**COMPITO A:**
Puoi trascrivere parola per parola l'intero brano sui carruozzi, senza cambiare nulla?
══ BRANO DA LEGGERE
I ”carruozzi” erano per i ragazzi di mezzo secolo fa dei bolidi di Formula uno, con i quali sfidarsi in gare all’ultima…caduta.

Erano pochi coloro che ne possedevano uno perché per costruirlo bisognava rivolgersi ad un falegname. Ad una tavola, lunga circa sessanta centimetri e larga quaranta, veniva applicato da una parte un bastone robusto di legno che faceva da asse posteriore. Dall’altra parte si collegava una specie di corto timone alla estremità del quale si inchiodava un altro bastone, che serviva da asse anteriore. Il timone era inserito sotto la tavola e mantenuto aderente ad essa da un bullone, in modo da poter ruotare  a sinistra e a destra. Si sistemavano poi le quattro ruote di legno negli assi e per evitare che si sfilassero venivano bloccate con dei lunghi chiodi. Si legavano, infine, i capi di una corda all’asse anteriore e tirandola con forza era possibile sterzare.

Il pilota si sedeva direttamente sulla tavola, a meno che il suo bolide non fosse dotato di “scannulillo” (=piccolo sedile), e poggiava i piedi divaricati sull’asse anteriore.

Il “carruozzo” volava in discesa e a volte lo fermava soltanto il muro di una casa, ma in pianura e in salita non andava da solo, ci voleva almeno un compagno disposto a spingerlo. Non era difficile trovarlo: bastava la promessa di concedergli un giro.
════
**COMPITO B:**
Puoi riscrivere come lista JSON di stringhe le righe delle voci qui sotto, dalla riga con "で、安全のため、鍵の交換（1カ所17,600円）を推奨し" alla riga con "は全額借主様負担となります。消耗品（畳", comprese entrambe? Metti una stringa per ogni riga e tralascia le righe vuote.
══ DATI ESTRATTI
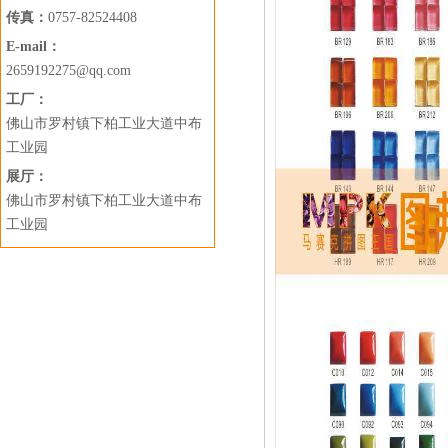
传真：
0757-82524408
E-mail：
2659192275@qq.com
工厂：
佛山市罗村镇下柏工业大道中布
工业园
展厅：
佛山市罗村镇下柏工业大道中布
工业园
════
══ DATI ESTRATTI
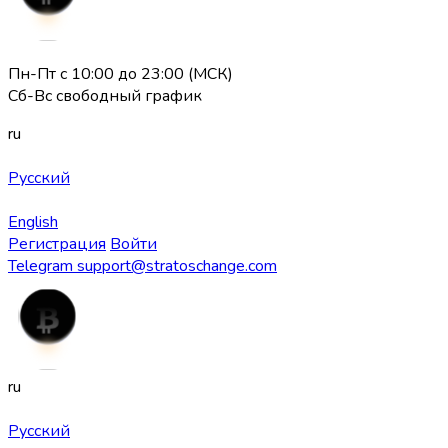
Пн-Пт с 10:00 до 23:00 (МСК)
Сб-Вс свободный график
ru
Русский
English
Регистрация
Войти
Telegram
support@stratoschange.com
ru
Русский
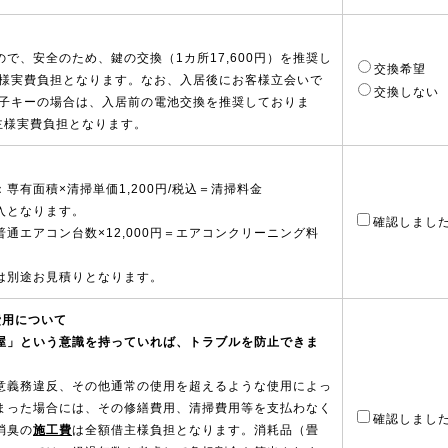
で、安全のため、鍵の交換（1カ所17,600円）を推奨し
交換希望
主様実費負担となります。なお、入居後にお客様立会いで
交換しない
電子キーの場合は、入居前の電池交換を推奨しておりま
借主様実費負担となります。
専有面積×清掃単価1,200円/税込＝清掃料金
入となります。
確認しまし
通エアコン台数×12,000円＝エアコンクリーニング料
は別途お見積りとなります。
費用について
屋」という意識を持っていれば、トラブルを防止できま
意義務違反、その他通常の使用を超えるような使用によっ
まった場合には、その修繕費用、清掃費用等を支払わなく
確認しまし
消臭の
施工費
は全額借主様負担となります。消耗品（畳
════
══ DATI ESTRATTI
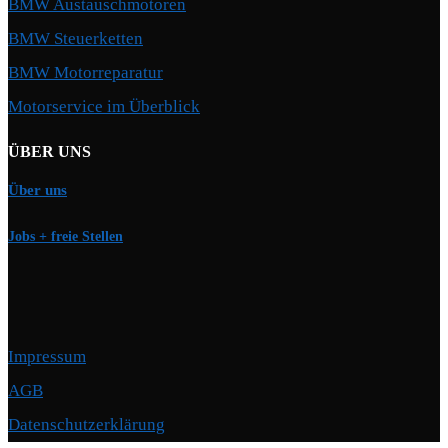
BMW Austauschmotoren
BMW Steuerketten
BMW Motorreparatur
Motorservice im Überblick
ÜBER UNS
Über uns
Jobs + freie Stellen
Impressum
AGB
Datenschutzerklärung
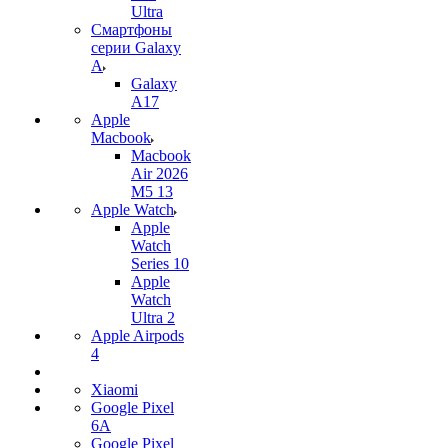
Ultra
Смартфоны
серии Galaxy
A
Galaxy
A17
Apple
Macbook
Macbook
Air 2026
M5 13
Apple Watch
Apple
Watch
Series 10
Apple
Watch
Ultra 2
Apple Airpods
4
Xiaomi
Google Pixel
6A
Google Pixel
════
**SOLUZIONE SVOLTA A:**
I ”carruozzi” erano per i ragazzi di mezzo secolo fa dei bolidi di Formula uno, con i quali sfidarsi in gare all’ultima…caduta.

Erano pochi coloro che ne possedevano uno perché per costruirlo bisognava rivolgersi ad un falegname. Ad una tavola, lunga circa sessanta centimetri e larga quaranta, veniva applicato da una parte un bastone robusto di legno che faceva da asse posteriore. Dall’altra parte si collegava una specie di corto timone alla estremità del quale si inchiodava un altro bastone, che serviva da asse anteriore. Il timone era inserito sotto la tavola e mantenuto aderente ad essa da un bullone, in modo da poter ruotare  a sinistra e a destra. Si sistemavano poi le quattro ruote di legno negli assi e per evitare che si sfilassero venivano bloccate con dei lunghi chiodi. Si legavano, infine, i capi di una corda all’asse anteriore e tirandola con forza era possibile sterzare.

Il pilota si sedeva direttamente sulla tavola, a meno che il suo bolide non fosse dotato di “scannulillo” (=piccolo sedile), e poggiava i piedi divaricati sull’asse anteriore.

Il “carruozzo” volava in discesa e a volte lo fermava soltanto il muro di una casa, ma in pianura e in salita non andava da solo, ci voleva almeno un compagno disposto a spingerlo. Non era difficile trovarlo: bastava la promessa di concedergli un giro.

**SOLUZIONE SVOLTA B:**
[
  "で、安全のため、鍵の交換（1カ所17,600円）を推奨し",
  "交換希望",
  "主様実費負担となります。なお、入居後にお客様立会いで",
  "交換しない",
  "電子キーの場合は、入居前の電池交換を推奨しておりま",
  "借主様実費負担となります。",
  "専有面積×清掃単価1,200円/税込＝清掃料金",
  "入となります。",
  "確認しまし",
  "通エアコン台数×12,000円＝エアコンクリーニング料",
  "は別途お見積りとなります。",
  "費用について",
  "屋」という意識を持っていれば、トラブルを防止できま",
  "意義務違反、その他通常の使用を超えるような使用によっ",
  "まった場合には、その修繕費用、清掃費用等を支払わなく",
  "確認しまし",
  "消臭の",
  "施工費",
  "は全額借主様負担となります。消耗品（畳"
]